= PROBLEM TO SOLVE =
Reproduce the lines below, starting at the very first one and ending with the line that contains "remember the last".

= DATASET ENTRIES =
((
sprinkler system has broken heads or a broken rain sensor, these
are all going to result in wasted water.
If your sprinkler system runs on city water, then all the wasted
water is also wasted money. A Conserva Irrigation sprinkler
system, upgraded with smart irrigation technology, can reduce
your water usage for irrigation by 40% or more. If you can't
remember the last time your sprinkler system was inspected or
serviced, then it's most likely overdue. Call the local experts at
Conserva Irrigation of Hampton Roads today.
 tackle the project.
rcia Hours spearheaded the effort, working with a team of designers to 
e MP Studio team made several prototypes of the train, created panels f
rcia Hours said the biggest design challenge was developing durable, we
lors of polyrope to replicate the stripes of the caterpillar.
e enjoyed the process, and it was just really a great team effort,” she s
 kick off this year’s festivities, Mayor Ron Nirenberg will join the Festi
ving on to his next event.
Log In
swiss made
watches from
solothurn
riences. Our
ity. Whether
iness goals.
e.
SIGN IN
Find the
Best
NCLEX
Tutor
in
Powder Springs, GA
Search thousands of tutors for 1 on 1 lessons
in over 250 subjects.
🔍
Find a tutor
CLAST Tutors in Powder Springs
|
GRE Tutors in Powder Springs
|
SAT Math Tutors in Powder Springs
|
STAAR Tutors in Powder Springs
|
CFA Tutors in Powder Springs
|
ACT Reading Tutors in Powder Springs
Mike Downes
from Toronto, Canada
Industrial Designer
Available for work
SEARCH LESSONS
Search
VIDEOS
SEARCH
))
= RESULT OF THIS EXERCISE =
sprinkler system has broken heads or a broken rain sensor, these
are all going to result in wasted water.
If your sprinkler system runs on city water, then all the wasted
water is also wasted money. A Conserva Irrigation sprinkler
system, upgraded with smart irrigation technology, can reduce
your water usage for irrigation by 40% or more. If you can't
remember the last time your sprinkler system was inspected or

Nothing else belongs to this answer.